The charts below show the 'relative risk' rankings (10.0 implies the least amount of risk) before and after taking into account the most recent financial results. Full Circle Capital (FULL) has not reported results and the changes in its risk score is due to relative changes compared to other BDCs rather than specific changes in the company.
Golub Capital BDC (GBDC)
GBDC improved its risk profile due to its decreasing average portfolio yields (see chart below) and debt to equity from 0.77 to 0.67, as well as beating projected EPS and covering dividends while growing NAV per share more than most BDCs for the quarter.

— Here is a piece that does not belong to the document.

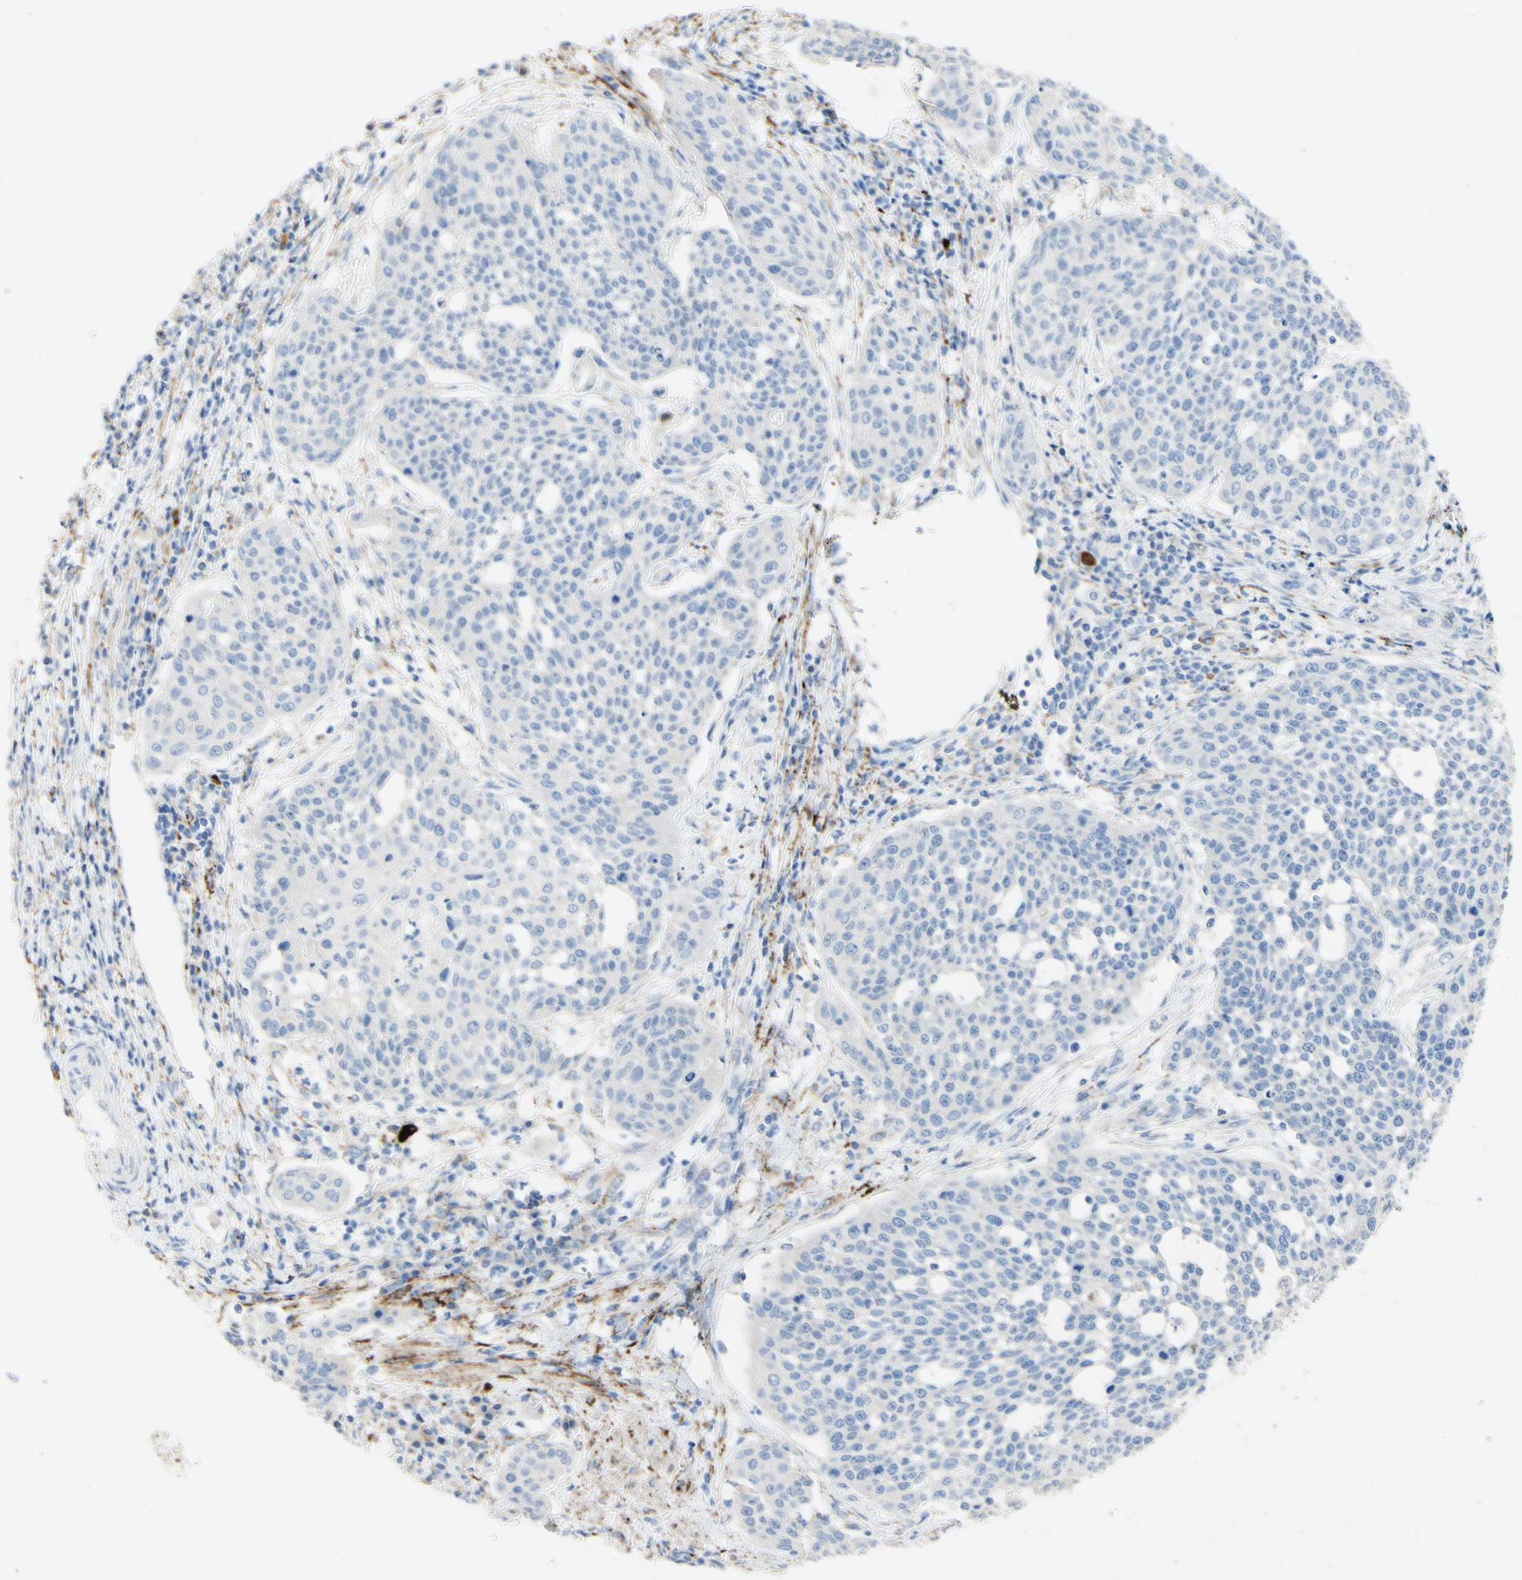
{"staining": {"intensity": "negative", "quantity": "none", "location": "none"}, "tissue": "cervical cancer", "cell_type": "Tumor cells", "image_type": "cancer", "snomed": [{"axis": "morphology", "description": "Squamous cell carcinoma, NOS"}, {"axis": "topography", "description": "Cervix"}], "caption": "Immunohistochemical staining of cervical cancer (squamous cell carcinoma) displays no significant positivity in tumor cells.", "gene": "FGF4", "patient": {"sex": "female", "age": 34}}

In my recent article "Golub Capital: Projections, Risks & Valuation" I projected EPS to beat estimates and discussed my concerns regarding its "one stop" loans that combine the characteristics of traditional first lien senior secured loans and second lien or subordinated loans. This makes it difficult to break out senior loans from the riskier subordinated/mezzanine type loans. These loans generally allow the borrower to make a large lump sum payment of principal at the end of the loan term, and there is a risk of loss if the borrower is unable to pay the lump sum or refinance the amount owed at maturity.
PennantPark Floating Rate Capital (PFLT)
PFLT has been near the top of my risk rankings for a while but its risk score was reduced slightly from the previous quarter due to increased amounts of leverage. It has less than average industry diversification as discussed in "PFLT: The Good, The Bad & The Maybe", the second lowest portfolio yield (SUNS is the lowest), 91% floating rate loans, 91% senior secured loans, and zero non-accruals.
New Mountain Finance (NMFC)
NMFC moved up in the rankings but retained the same risk score due to no significant changes in its portfolio mix, non-accrual loans, or debt to equity ratio. It did have a slight increase to its weighted average portfolio yield but it is still lower than the average and has come down since 2011 as discussed in "BDC Risk Profiles: Part 8 - Credit Quality".
Horizon Technology Finance (HRZN)
HRZN has been near the bottom of my risk rankings for a few reasons including having the highest debt to equity ratio of the 25 BDCs that I follow as discussed in "Rankings For Q2 2013: Part 3", the worst interest expense coverage from NII, higher than average portfolio yield of 14.5% up from 12.8% in the previous quarter (see chart below), declining NAV per share over the last two years, lower industry diversification by design and targets companies that conduct business in regulated industries that could be affected by changes in government regulations as discussed in "The Good, The Bad And The Maybe? Part 15: HRZN", a small market cap, no skin in the game from management with both the CEO and President owning less than $100,000 in personal holdings and much lower than any other BDC, low institutional ownership and currently selling, and three investments on non-accrual.